• Selected passage

════════

This pipeline implements the data preparation for the first two steps of the three-step scPrediXcan framework:
-
Step 1: Training ctPred (cell-type-specific gene expression prediction model)
- Uses Enformer as a feature extractor
- Predicts cell-type-specific gene expression from DNA sequences
-
Step 2: Linearizing ctPred into ℓ-ctPred
- Creates SNP-based elastic net models from ctPred predictions
- Requires the four types of input files organized in our pipeline
-
Step 3: Performing association tests with S-PrediXcan
- Uses ℓ-ctPred and GWAS summary statistics
- Identifies genes associated with traits/diseases
For detailed instructions on how to run each component of the pipeline, refer to the slurm scripts in the respective directories:
- For genotype processing:
genotype_processing/scripts/ - For Enformer processing:
enformer_processing/scripts/ - For cell type prediction:
cell_type_predictions/ - For running PredictDb: See
README.mdand consult the PredictDb-nextflow documentation
- GPU Requirements: Several components (Enformer processing, ctPred) require GPU acceleration
- Memory Usage: Processing genomes and large H5 files requires significant memory (32GB+)

════════

• Available data

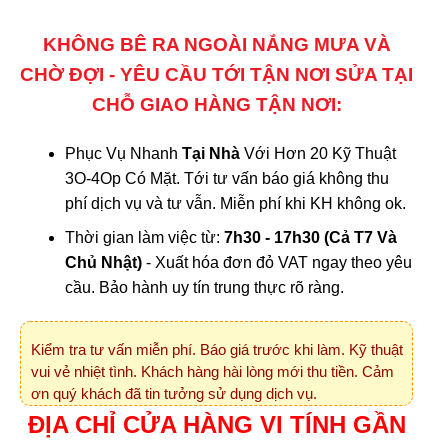
KHÔNG BÊ RA NGOÀI NẮNG MƯA VÀ
CHỜ ĐỢI - YÊU CẦU TỚI TẬN NƠI SỬA TẠI
CHỖ GIAO HÀNG TẬN NƠI:
Phục Vụ Nhanh
Tại Nhà
Với Hơn 20 Kỹ Thuật
3O-4Op Có Mặt. Tới tư vấn báo giá không thu
phí dịch vụ và tư vẫn. Miễn phí khi KH không ok.
Thời gian làm việc từ:
7h30 - 17h30 (Cả T7 Và
Chủ Nhật)
- Xuất hóa đơn đỏ VAT ngay theo yêu
cầu. Bảo hành uy tín trung thực rõ ràng.
Kiểm tra tư vấn miễn phí. Báo giá trước khi làm. Kỹ thuật
vui vẻ nhiệt tình. Khách hàng hài lòng mới thu tiền. Cảm
ơn quý khách đã tin tưởng sử dụng dịch vụ.
ĐỊA CHỈ CỬA HÀNG VI TÍNH GẦN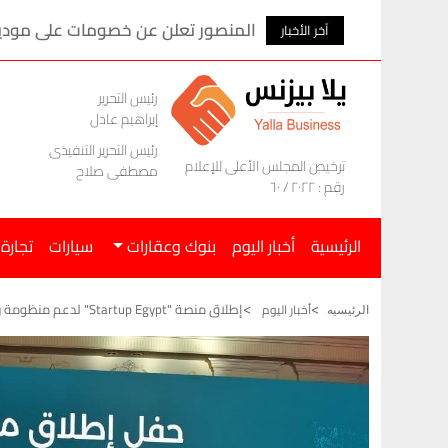
المنصور تعلن عن خصومات على موديلات ام ج
آخر الأخبار
رئيس التحرير
إبراهيم عادل
رئيس التحرير التنفيذى
ترخيص المجلس الأعلى للإعلام
مصطفى صلاح
رقم : ٢٠٢٢ / ٦٠
الرئيسية
أخبار اليوم
بنوك وعقارات
سيارات
تجارة
إطلاق منصة "Startup Egypt" لدعم منظومة ريادة الأعمال وتعزيز نمو الشركات الناشئة
أخبار اليوم
الرئيسيه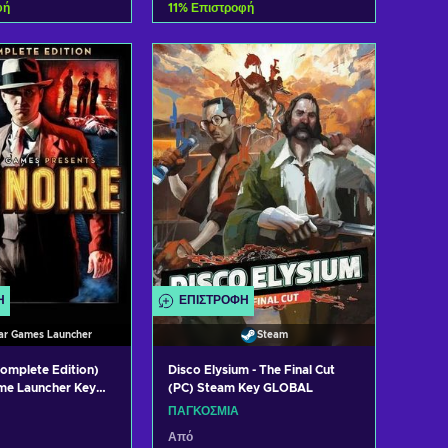
φή
11
%
Επιστροφή
η στο καλάθι
Προσθήκη στο καλάθι
 προσφορές
Δείτε προσφορές
Ή
ΕΠΙΣΤΡΟΦΉ
ar Games Launcher
Steam
Complete Edition)
Disco Elysium - The Final Cut
me Launcher Key
(PC) Steam Key GLOBAL
ΠΑΓΚΌΣΜΙΑ
Από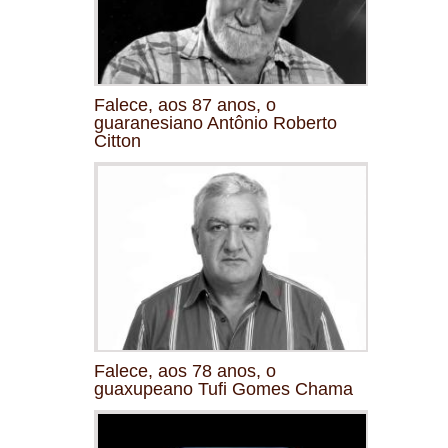
Falece, aos 87 anos, o
guaranesiano Antônio Roberto
Citton
Falece, aos 78 anos, o
guaxupeano Tufi Gomes Chama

════════

• Apply what you read
- a) Translate this sentence from the scPrediXcan pipeline text into Spanish: "This pipeline implements the data preparation for the first two steps of the three-step scPrediXcan framework."
- b) Pick up the scPrediXcan pipeline text after its final line and keep writing.

• Results of the exercise
- a) Este pipeline implementa la preparación de datos para los dos primeros pasos del marco de tres pasos scPrediXcan.

- b)
- Storage: The pipeline generates large intermediate files, especially during Enformer processing
- SLURM Integration: All major scripts have SLURM versions for high-performance computing environments
This pipeline enables researchers to leverage the power of deep learning and single-cell data to conduct cell-type-specific transcriptome-wide association studies, providing insights into the cellular mechanisms of complex diseases.